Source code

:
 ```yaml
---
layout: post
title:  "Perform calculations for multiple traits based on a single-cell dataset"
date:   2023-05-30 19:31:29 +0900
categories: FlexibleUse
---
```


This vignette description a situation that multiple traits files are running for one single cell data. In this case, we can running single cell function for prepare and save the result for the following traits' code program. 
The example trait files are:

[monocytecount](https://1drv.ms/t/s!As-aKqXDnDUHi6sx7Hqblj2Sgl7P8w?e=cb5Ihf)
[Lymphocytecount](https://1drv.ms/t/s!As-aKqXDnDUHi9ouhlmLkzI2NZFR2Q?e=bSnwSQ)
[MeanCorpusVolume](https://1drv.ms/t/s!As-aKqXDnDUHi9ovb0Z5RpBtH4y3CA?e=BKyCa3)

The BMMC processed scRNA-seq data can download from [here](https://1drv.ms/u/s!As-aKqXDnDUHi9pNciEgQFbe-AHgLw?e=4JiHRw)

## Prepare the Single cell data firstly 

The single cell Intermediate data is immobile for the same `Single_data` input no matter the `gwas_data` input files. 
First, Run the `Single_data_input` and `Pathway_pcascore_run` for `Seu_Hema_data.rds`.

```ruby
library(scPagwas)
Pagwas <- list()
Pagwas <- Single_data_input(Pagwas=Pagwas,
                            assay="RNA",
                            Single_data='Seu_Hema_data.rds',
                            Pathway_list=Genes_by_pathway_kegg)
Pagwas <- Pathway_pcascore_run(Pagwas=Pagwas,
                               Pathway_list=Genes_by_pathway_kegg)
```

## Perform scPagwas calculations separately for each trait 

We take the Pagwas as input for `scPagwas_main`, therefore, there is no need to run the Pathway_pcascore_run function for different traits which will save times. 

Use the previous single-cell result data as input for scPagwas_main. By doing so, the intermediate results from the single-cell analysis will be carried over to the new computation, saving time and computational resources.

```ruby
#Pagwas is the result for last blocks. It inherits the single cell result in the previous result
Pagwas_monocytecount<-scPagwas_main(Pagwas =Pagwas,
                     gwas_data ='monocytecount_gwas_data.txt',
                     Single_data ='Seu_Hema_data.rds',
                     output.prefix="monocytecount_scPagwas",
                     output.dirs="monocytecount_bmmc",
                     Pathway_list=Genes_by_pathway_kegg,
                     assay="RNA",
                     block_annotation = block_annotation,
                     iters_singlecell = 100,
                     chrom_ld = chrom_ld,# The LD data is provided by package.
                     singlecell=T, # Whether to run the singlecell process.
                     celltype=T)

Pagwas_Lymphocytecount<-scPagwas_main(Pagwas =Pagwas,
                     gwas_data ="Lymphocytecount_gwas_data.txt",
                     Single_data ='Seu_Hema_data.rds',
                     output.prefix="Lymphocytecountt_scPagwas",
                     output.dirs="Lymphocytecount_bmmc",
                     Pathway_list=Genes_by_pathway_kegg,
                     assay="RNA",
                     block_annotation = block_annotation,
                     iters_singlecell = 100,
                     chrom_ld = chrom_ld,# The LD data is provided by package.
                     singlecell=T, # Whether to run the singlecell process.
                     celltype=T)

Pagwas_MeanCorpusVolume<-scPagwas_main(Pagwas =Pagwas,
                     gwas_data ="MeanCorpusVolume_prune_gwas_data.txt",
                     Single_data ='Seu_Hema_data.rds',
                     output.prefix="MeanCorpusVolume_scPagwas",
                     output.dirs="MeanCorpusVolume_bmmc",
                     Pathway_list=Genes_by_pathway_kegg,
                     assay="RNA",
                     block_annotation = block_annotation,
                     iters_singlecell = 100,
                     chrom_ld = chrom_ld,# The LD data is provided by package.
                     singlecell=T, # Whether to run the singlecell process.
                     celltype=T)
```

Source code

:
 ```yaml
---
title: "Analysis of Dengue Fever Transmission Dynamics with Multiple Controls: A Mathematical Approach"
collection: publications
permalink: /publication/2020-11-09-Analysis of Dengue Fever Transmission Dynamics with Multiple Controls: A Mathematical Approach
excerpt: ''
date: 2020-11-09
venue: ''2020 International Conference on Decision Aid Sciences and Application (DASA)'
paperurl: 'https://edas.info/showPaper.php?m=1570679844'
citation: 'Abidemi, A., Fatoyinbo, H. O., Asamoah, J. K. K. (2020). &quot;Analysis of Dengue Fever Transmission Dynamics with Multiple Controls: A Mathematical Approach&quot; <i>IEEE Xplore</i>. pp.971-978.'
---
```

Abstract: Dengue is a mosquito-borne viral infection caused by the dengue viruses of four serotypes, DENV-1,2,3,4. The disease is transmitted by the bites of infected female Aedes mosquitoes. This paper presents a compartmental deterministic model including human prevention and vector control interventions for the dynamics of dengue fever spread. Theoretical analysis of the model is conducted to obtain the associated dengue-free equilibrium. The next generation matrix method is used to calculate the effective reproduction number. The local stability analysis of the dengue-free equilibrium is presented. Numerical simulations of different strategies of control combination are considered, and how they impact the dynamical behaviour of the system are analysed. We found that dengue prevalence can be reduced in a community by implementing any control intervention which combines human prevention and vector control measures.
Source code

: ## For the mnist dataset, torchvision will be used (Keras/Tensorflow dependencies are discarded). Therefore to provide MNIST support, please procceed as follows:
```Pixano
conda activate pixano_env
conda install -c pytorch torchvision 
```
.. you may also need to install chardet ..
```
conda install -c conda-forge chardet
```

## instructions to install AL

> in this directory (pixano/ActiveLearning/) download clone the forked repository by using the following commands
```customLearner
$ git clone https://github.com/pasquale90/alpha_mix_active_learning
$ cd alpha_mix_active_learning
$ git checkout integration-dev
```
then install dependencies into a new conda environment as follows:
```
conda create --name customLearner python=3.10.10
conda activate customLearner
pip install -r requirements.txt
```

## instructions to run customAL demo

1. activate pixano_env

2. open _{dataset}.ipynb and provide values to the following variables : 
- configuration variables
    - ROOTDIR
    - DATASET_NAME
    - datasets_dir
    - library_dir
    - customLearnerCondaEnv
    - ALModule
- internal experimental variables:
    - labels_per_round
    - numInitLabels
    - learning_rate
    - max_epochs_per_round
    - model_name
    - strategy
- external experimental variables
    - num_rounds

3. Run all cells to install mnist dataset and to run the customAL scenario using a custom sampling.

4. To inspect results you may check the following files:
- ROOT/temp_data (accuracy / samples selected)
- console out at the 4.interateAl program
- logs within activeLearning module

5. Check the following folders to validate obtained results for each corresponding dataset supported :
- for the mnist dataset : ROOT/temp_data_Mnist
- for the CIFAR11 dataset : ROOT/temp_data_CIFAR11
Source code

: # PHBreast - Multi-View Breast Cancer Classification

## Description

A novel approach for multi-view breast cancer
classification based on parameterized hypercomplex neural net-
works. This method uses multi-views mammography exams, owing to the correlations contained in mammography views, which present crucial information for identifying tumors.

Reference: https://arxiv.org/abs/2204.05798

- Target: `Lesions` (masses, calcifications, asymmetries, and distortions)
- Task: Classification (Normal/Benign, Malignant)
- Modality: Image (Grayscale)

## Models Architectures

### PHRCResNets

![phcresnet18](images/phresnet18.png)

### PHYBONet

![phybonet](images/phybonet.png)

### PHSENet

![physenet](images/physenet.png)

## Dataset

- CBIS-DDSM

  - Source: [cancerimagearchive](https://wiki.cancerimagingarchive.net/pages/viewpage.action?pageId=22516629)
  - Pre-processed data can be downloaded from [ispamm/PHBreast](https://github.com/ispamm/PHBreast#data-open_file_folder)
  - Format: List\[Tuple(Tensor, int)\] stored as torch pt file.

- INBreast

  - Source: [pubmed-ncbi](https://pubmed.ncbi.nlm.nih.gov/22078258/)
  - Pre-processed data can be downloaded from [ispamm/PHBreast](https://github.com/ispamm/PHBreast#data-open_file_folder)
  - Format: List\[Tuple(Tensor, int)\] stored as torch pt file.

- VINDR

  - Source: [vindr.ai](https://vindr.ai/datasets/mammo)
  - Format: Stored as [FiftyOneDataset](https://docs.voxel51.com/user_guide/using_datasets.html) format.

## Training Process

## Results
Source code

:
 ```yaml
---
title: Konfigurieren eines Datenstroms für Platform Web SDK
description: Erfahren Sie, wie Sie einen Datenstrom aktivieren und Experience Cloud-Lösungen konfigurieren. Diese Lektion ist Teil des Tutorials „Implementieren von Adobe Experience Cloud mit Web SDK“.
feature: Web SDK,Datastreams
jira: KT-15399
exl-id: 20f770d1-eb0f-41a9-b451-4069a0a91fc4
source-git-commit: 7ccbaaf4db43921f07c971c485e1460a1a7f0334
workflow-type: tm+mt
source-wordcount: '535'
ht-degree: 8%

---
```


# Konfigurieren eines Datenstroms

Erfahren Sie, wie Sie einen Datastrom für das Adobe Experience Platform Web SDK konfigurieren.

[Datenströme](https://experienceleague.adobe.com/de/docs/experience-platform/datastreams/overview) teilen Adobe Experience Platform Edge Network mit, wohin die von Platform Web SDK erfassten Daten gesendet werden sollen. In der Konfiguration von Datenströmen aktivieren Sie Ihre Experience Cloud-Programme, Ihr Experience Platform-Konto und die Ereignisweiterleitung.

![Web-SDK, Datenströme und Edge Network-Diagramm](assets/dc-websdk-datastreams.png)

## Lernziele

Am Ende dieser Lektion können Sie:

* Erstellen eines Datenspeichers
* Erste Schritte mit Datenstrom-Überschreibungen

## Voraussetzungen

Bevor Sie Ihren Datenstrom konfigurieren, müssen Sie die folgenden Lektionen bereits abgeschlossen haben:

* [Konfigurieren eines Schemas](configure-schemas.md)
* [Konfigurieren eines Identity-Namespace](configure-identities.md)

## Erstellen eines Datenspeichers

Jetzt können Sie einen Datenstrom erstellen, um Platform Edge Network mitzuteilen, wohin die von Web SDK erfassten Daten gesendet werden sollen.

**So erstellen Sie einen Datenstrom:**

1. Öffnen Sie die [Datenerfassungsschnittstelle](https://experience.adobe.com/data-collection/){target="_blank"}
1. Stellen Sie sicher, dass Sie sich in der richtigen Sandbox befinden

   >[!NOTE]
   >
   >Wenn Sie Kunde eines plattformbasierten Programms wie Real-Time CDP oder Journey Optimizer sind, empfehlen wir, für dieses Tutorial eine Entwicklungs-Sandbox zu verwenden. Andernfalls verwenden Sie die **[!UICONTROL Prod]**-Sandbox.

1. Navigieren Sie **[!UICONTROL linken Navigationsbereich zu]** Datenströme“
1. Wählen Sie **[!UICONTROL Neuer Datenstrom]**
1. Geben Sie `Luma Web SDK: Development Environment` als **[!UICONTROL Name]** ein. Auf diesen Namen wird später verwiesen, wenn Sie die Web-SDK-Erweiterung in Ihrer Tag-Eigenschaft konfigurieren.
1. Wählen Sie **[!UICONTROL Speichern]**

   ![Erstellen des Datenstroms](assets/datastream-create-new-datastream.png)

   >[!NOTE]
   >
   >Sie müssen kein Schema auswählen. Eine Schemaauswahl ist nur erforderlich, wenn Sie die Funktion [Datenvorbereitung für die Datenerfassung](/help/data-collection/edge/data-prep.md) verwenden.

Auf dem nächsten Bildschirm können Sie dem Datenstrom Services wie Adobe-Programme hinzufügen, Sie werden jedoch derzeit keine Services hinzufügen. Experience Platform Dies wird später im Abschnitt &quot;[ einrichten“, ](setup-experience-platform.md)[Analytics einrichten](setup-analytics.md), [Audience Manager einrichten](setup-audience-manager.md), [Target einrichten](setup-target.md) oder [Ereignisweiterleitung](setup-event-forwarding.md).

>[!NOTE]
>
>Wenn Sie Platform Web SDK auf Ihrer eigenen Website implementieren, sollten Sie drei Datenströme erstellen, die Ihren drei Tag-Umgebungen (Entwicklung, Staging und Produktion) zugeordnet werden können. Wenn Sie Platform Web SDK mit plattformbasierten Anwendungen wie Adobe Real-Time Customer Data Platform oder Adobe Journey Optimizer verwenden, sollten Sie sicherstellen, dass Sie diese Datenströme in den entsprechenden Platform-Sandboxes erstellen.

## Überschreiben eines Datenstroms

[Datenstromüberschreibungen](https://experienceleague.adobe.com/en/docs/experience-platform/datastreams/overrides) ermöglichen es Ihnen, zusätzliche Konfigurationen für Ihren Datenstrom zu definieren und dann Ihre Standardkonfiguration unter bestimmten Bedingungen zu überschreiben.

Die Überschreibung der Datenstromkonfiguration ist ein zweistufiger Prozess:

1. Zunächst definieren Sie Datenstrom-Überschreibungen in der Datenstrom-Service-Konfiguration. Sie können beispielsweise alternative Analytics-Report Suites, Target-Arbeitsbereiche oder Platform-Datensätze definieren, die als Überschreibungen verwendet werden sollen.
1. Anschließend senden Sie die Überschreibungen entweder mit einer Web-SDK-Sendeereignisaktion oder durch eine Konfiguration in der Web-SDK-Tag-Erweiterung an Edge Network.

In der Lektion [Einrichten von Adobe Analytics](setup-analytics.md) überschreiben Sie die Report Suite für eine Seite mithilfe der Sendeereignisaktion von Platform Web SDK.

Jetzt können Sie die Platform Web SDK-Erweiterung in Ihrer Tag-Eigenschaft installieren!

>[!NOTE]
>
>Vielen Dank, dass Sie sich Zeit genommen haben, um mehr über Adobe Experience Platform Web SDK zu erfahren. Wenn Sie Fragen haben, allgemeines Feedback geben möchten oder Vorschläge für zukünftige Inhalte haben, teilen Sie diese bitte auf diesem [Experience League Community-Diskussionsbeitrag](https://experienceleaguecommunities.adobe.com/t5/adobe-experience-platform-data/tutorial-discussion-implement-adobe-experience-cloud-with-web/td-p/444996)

Work to complete
Only the lines from the start of the material through the line bearing "We take the" are needed, restated exactly, with both end lines included.

Exercise solution
Source code

:
 ```yaml
---
layout: post
title:  "Perform calculations for multiple traits based on a single-cell dataset"
date:   2023-05-30 19:31:29 +0900
categories: FlexibleUse
---
```


This vignette description a situation that multiple traits files are running for one single cell data. In this case, we can running single cell function for prepare and save the result for the following traits' code program. 
The example trait files are:

[monocytecount](https://1drv.ms/t/s!As-aKqXDnDUHi6sx7Hqblj2Sgl7P8w?e=cb5Ihf)
[Lymphocytecount](https://1drv.ms/t/s!As-aKqXDnDUHi9ouhlmLkzI2NZFR2Q?e=bSnwSQ)
[MeanCorpusVolume](https://1drv.ms/t/s!As-aKqXDnDUHi9ovb0Z5RpBtH4y3CA?e=BKyCa3)

The BMMC processed scRNA-seq data can download from [here](https://1drv.ms/u/s!As-aKqXDnDUHi9pNciEgQFbe-AHgLw?e=4JiHRw)

## Prepare the Single cell data firstly 

The single cell Intermediate data is immobile for the same `Single_data` input no matter the `gwas_data` input files. 
First, Run the `Single_data_input` and `Pathway_pcascore_run` for `Seu_Hema_data.rds`.

```ruby
library(scPagwas)
Pagwas <- list()
Pagwas <- Single_data_input(Pagwas=Pagwas,
                            assay="RNA",
                            Single_data='Seu_Hema_data.rds',
                            Pathway_list=Genes_by_pathway_kegg)
Pagwas <- Pathway_pcascore_run(Pagwas=Pagwas,
                               Pathway_list=Genes_by_pathway_kegg)
```

## Perform scPagwas calculations separately for each trait 

We take the Pagwas as input for `scPagwas_main`, therefore, there is no need to run the Pathway_pcascore_run function for different traits which will save times. 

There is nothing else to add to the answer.